I guess if you look at sequences...
why don't you ignore the hint and prove it for the 2-norm instead? :)
Maybe Thorgott has a point. There is a theorem prior to this exercise (in the section on product of metric spaces) that says that all metrics satisfying the below property determine the same family of open sets in $X=X_1\times\cdots\times X_n$.
> Property: A sequence $\{x^{(j)}=(x_k^{(j)})\}_{j=1}^\infty$ converges to $x=(x_1,\ldots,x_n)$ in $X$ iff for each $k$ the sequence of component entries $\{x_k^{(j)}\}_{j=1}^\infty$ converges to $x_k$ in $X$.
sure, you could use that
it's also easy to see geometrically: the open balls for the $1$-norm are "diamonds" (squares rotated by 45°)

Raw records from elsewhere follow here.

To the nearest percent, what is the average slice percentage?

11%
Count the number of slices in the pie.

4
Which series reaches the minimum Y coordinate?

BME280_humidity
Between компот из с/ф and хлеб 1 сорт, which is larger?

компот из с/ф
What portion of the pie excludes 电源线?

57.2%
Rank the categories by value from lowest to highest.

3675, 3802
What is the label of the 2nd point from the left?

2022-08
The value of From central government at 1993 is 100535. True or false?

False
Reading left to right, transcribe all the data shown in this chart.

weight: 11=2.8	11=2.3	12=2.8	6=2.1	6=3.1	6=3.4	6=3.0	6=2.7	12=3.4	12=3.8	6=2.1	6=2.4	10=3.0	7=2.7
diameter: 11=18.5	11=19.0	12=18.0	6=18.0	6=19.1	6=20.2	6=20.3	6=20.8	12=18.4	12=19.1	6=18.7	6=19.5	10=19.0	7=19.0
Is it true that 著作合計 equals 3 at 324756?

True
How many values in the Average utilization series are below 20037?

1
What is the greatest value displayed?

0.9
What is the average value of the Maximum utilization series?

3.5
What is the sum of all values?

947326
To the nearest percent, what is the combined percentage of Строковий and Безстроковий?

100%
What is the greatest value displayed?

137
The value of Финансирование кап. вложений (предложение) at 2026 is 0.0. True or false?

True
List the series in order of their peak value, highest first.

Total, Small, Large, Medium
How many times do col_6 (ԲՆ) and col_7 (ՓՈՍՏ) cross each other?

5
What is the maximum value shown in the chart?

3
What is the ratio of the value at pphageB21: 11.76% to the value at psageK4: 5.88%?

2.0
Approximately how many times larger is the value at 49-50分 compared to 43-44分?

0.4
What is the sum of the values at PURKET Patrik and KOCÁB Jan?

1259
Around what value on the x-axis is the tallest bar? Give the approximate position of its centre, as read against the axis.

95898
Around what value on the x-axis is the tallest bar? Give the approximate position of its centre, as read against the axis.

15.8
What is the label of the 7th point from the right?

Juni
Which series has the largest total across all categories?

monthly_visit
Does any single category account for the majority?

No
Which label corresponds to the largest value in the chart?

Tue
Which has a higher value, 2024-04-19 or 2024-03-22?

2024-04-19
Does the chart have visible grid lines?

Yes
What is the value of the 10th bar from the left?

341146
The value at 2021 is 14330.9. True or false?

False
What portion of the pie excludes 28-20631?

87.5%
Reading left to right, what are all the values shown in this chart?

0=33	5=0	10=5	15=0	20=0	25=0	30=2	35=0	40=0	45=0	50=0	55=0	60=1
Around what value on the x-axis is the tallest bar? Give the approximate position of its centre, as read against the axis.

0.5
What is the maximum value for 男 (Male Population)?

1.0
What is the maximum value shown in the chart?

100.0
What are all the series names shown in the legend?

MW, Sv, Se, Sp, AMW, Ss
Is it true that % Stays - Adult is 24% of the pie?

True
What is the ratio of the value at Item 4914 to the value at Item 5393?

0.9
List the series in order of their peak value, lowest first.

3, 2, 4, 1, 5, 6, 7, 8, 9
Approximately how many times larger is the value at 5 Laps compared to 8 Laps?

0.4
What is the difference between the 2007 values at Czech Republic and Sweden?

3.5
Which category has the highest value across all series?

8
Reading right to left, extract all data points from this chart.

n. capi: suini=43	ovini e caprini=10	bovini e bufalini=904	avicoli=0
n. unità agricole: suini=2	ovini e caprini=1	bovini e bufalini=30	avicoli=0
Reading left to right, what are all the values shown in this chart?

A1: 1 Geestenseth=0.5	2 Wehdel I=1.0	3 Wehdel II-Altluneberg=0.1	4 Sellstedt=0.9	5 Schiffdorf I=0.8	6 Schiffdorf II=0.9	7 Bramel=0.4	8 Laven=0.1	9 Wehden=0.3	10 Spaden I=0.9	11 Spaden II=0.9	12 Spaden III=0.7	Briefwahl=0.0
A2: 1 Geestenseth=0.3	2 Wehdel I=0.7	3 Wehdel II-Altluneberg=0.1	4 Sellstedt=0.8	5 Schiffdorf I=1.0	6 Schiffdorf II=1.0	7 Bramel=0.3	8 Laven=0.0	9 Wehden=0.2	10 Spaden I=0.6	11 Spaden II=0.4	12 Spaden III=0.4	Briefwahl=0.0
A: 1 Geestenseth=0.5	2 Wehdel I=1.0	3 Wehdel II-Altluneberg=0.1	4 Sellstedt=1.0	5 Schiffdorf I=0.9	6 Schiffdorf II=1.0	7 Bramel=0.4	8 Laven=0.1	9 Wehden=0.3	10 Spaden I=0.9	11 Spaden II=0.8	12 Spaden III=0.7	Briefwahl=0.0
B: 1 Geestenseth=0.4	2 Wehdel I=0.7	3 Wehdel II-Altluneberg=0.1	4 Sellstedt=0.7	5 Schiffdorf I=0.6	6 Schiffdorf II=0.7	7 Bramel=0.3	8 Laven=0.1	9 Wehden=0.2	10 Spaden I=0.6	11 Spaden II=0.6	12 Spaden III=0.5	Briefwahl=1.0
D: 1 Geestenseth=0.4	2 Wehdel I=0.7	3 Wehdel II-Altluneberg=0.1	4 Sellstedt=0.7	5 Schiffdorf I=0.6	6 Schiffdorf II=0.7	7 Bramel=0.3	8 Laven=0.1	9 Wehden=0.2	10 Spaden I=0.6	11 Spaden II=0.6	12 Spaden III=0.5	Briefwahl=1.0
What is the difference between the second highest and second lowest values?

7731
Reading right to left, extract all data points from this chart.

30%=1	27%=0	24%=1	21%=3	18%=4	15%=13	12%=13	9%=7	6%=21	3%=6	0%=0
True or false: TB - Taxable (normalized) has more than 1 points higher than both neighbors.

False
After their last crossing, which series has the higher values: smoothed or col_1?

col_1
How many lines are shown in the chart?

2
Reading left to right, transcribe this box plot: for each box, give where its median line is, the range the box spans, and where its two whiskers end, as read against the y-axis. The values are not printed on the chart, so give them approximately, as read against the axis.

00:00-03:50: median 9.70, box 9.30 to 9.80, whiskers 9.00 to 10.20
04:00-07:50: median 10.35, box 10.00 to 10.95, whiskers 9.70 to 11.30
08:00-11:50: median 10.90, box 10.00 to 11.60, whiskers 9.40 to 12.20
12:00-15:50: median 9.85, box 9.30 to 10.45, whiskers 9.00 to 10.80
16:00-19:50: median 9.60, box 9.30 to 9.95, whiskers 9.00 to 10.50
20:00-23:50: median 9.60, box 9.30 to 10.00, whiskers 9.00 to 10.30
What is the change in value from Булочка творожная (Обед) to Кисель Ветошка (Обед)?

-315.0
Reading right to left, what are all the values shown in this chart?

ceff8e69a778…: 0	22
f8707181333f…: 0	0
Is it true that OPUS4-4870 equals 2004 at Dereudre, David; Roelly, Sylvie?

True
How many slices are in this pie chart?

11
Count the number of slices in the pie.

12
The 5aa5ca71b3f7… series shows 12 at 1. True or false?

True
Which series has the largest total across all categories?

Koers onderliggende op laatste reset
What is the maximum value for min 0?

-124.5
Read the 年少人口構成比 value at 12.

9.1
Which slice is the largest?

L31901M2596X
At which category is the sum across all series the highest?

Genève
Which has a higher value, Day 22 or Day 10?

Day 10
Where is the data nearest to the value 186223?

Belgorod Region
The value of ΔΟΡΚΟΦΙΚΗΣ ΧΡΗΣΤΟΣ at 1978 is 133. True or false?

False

TIL Emile Borel was a politician..
23:29
and it's straightforward that every ball around a point contains a diamond around that point and vice versa
ok sure
similar vibe to the heavy metal guitarist that "discovered" water on mars
you might still have to translate this into a proof :)
work seemingly worlds apart (no pun intended)
of course, I'm just here to throw around ideas
23:34
can you throw me an idea about the following: suppose you know neither about homotopy excision in any capacity nor about the Hurewicz theorem. For any given $n$, construct a CW-complex $X$ with $\pi_n(X) \cong G$ having cells only in dimensions 0, $n$, and $n + 1$ in the usual way. Can you prove that $\pi_n(X) \cong G$?
of course by "suppose you know neither" it is implied you only know about stuff that is more "basic" than this
I do fall under this category since I do not know about homotopy excision and I do not know about the Hurewicz theorem. Could I prove that thing is isomorphic to that other thing? Maybe, in a few more years.
@BenSteffan ah, then nvm. exclude me from that category
is $\{1,1/2,2/3,3/4,4/5,\dots\}$ compact? It looks to be bounded and closed
23:52
@Thorgott I have a silly question. That the topology induced by the $1$-norm is the same as the Euclidean topology...that does not mean $\{x:\|x\|_2=1\}$ and $\{x:\|x\|_1=1\}$ are the same sets, right? I guess it only means that there is a compact set in the Euclidean topology that equals $\{x:\|x\|_1=1\}$.